*Written task:*
A complete response lists each line of the data below that includes the word "APERTURE".

========================

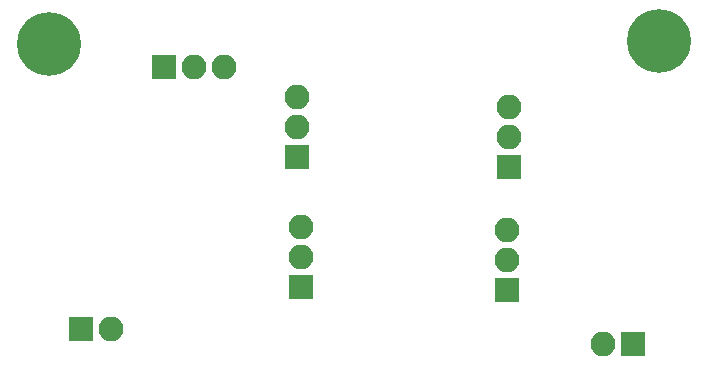
<source format=gbr>
G04 #@! TF.FileFunction,Soldermask,Bot*
%FSLAX46Y46*%
G04 Gerber Fmt 4.6, Leading zero omitted, Abs format (unit mm)*
G04 Created by KiCad (PCBNEW 4.0.6) date 07/05/17 09:07:04*
%MOMM*%
%LPD*%
G01*
G04 APERTURE LIST*
%ADD10C,0.100000*%
%ADD11C,5.400000*%
%ADD12R,2.100000X2.100000*%
%ADD13O,2.100000X2.100000*%
G04 APERTURE END LIST*
D10*
D11*
X115850000Y-62750000D03*
D12*
X125580000Y-64730000D03*
D13*
X128120000Y-64730000D03*
X130660000Y-64730000D03*
D12*
X165354000Y-88138000D03*
D13*
X162814000Y-88138000D03*
D12*
X118618000Y-86868000D03*
D13*
X121158000Y-86868000D03*
D12*
X137240000Y-83320000D03*
D13*
X137240000Y-80780000D03*
X137240000Y-78240000D03*
D12*
X136860000Y-72350000D03*
D13*
X136860000Y-69810000D03*
X136860000Y-67270000D03*
D12*
X154790000Y-73200000D03*
D13*
X154790000Y-70660000D03*
X154790000Y-68120000D03*
D12*
X154686000Y-83566000D03*
D13*
X154686000Y-81026000D03*
X154686000Y-78486000D03*
D11*
X167530000Y-62470000D03*
M02*

</source>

========================

*Result:*
G04 APERTURE LIST*
G04 APERTURE END LIST*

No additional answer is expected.